— Non, fit Norman en branlant négativement la tête. Ça n’a pas d’importance. L’important est d’avoir découvert le fameux « antre » des créatures rouges. L’endroit exact et le passage pour y accéder. Jorace et Imra sont dans la place.

Le chef des « gentlemen » grimaça. Derrière lui, ses hommes prêtaient une oreille attentive mais ils ne participaient pas à la conversation. Déjà bien beau qu’on les ait invités.

— Tu y vas un peu fort avec Jorace et Imra. Ils prennent tous les risques !

— Non, expliqua Klaine, excité. Les autochtones rouges ne veulent pas éliminer les autochtones jaunes. Ils ont besoin d’eux. Pour pas mal de raisons. Et la principale, vous ne tarderez pas à l’apprendre de la bouche même de Yamural...

Aster semblait satisfait. Le minuscule émetteur qu’il avait implanté sous la peau de Jorg et de San fonctionnait normalement, et n’avait aucune chance d’être découvert.

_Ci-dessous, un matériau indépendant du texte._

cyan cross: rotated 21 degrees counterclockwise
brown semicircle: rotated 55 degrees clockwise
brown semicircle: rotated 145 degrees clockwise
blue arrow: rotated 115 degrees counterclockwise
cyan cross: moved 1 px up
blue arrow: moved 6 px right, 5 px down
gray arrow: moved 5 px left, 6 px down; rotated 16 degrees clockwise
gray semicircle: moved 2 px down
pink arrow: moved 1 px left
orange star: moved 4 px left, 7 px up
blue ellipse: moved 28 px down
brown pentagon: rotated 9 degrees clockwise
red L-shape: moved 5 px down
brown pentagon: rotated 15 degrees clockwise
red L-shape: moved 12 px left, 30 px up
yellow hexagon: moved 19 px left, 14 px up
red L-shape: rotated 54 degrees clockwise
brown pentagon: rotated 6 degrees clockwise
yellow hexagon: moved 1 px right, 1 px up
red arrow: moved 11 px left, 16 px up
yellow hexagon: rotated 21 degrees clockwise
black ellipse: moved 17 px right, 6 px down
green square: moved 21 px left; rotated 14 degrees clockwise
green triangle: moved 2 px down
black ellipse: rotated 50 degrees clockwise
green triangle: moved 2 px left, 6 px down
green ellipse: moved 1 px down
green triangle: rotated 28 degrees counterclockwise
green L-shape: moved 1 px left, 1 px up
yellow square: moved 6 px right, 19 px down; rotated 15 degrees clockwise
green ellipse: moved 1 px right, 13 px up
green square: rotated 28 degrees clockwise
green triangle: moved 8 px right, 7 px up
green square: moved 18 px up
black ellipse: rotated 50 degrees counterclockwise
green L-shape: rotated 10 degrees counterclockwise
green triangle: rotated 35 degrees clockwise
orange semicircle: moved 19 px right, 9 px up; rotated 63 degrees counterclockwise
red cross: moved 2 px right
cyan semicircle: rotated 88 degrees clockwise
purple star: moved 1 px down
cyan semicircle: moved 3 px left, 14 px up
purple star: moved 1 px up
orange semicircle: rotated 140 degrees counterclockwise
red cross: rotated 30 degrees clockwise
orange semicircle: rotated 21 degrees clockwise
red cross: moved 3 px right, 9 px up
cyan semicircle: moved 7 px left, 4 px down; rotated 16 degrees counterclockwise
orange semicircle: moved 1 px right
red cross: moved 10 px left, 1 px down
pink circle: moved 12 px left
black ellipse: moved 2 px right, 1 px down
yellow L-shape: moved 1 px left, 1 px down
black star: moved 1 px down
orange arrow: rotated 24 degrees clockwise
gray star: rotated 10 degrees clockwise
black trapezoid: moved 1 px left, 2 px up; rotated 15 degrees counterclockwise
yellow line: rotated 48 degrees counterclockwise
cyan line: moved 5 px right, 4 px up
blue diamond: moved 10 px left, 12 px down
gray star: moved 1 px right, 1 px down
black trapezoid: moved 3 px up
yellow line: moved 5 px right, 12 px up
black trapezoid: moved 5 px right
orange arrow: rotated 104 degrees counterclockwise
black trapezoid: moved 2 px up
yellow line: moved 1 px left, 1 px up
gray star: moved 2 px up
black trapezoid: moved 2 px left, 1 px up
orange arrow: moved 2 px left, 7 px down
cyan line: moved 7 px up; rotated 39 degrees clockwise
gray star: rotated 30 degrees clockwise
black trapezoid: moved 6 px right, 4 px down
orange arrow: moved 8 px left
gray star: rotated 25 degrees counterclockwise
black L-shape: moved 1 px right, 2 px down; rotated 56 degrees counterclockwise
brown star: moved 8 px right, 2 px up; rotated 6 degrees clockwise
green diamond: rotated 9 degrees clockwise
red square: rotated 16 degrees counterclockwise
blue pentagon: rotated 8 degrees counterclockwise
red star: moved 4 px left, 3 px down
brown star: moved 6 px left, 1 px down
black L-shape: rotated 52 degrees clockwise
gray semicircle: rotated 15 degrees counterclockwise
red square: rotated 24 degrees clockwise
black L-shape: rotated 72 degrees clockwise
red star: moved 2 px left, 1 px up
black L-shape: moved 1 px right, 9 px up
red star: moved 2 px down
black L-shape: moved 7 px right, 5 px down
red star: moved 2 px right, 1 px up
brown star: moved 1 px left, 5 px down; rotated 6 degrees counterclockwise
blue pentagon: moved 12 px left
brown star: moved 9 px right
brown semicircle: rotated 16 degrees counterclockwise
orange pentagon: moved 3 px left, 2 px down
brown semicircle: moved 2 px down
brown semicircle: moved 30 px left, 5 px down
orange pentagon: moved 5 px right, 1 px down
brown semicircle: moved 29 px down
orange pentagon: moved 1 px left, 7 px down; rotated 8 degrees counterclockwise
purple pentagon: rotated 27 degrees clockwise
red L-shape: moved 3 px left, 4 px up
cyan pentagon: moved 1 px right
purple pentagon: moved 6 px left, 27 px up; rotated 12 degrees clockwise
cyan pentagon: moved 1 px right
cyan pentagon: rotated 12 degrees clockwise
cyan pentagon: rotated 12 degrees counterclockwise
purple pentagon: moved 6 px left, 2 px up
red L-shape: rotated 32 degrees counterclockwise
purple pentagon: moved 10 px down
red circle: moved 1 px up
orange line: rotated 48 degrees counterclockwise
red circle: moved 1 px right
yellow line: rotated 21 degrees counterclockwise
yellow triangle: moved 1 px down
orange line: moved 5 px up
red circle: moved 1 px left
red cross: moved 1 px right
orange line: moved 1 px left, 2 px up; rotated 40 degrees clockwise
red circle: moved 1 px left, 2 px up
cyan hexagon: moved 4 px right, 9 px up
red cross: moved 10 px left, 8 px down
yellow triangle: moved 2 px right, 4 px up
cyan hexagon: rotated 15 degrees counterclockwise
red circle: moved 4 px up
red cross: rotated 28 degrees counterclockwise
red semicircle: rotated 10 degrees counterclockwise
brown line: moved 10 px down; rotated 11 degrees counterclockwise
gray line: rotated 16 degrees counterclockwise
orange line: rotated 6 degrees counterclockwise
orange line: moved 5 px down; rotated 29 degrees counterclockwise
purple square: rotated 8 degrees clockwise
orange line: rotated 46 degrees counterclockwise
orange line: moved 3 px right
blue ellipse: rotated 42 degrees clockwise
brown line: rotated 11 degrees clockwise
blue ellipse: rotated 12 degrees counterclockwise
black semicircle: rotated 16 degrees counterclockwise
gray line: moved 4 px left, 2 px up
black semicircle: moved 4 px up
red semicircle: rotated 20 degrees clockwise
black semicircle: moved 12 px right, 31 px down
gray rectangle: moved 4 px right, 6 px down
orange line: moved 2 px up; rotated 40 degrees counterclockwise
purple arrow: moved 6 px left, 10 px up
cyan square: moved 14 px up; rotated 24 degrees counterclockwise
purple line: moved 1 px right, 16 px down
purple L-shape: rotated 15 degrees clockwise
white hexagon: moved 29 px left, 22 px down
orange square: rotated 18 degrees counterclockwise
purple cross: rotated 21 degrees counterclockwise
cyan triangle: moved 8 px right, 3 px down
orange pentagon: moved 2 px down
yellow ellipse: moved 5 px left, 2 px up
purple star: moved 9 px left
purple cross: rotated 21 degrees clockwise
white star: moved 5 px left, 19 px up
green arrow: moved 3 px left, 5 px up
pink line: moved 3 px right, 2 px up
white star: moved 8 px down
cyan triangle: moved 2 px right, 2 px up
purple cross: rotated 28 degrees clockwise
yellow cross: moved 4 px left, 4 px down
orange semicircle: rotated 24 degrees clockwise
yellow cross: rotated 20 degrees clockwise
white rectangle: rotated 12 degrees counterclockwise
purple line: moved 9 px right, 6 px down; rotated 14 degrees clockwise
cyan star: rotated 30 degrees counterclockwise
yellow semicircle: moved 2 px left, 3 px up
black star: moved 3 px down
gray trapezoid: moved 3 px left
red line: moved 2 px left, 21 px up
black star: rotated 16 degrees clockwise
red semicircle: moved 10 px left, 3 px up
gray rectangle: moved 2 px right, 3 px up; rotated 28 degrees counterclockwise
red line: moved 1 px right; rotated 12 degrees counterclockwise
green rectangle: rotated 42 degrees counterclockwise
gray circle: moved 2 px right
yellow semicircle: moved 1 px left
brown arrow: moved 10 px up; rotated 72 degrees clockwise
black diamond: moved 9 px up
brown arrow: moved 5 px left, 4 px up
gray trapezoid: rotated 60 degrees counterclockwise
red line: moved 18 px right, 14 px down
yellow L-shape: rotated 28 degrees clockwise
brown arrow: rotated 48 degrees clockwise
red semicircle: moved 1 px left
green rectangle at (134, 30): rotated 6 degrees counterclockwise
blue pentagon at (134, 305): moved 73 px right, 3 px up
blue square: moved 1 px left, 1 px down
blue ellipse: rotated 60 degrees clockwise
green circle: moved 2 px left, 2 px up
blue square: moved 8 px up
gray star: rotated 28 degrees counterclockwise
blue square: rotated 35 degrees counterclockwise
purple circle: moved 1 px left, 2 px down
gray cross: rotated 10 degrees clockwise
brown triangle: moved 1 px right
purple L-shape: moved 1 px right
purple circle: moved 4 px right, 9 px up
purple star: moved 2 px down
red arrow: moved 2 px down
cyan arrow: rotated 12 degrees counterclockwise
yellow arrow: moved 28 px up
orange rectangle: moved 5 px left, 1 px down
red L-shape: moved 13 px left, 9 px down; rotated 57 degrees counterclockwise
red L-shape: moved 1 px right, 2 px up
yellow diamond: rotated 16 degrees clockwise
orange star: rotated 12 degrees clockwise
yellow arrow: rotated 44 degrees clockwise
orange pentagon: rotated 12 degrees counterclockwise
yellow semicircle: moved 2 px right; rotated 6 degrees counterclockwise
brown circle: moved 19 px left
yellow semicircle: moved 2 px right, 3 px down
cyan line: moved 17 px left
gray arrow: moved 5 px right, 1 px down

D’ailleurs, il confirma :

— Les Rouges en sont encore au stade primitif. Enfin, presque. Sans Quers, ils n’auraient même pas pu survivre...

Bintz ignorait la vérité. Il s’y plongeait actuellement jusqu’au cou. Parce que les événements se précipitaient. Mais il mélangeait un peu les générations :

— Jude Quers ? s’étonna-t-il.

Klaine esquissa un pâle sourire.

— Pas lui. Son père. Il était biogénéticien au Point Deux. Il est mort il y a de nombreuses années, hors de l’usine...

Il se tut, approcha son oreille contre le haut-parleur. Il saisissait des échanges de phrases édifiantes, qui le crispèrent. Il fit signe d’écouter...

Voix de Jorace Jorg, inquiète :

— Des « moulages » ? Que voulez-vous dire exactement ?

Réponse de Yamural :

— Vous comprendrez vite pourquoi nous avons besoin de vous, de tous vos compatriotes. Vous êtes les premiers à venir vers nous. Je ne sais pas s’il s’agit d’une coïncidence mais c’est le début de notre revanche. De notre revanche à nous, les Rouges, et aussi à vous, les Jaunes...

Des grésillements s’interposèrent, étouffant les voix. Asters tenta un réglage inutile.

— Leur microémetteur intradermique encaisse un tas de parasites. C’est une innovation, une « première », pour la circonstance. Alors il ne faut pas être trop exigeant...

Klaine se leva, les dents soudées. On avait l’impression qu’il attendait ce moment avec impatience. Il avoua gravement :

— Si Jorace n’avait pas éliminé Quers, tous les Exclus se retrouveraient désormais anéantis. Je répète : tous ceux des vallées. Car les Exclus forment le réservoir potentiel de l’usine et sont les futurs autochtones jaunes d’Alpha-Park... Quers voulait mettre un terme à la filière...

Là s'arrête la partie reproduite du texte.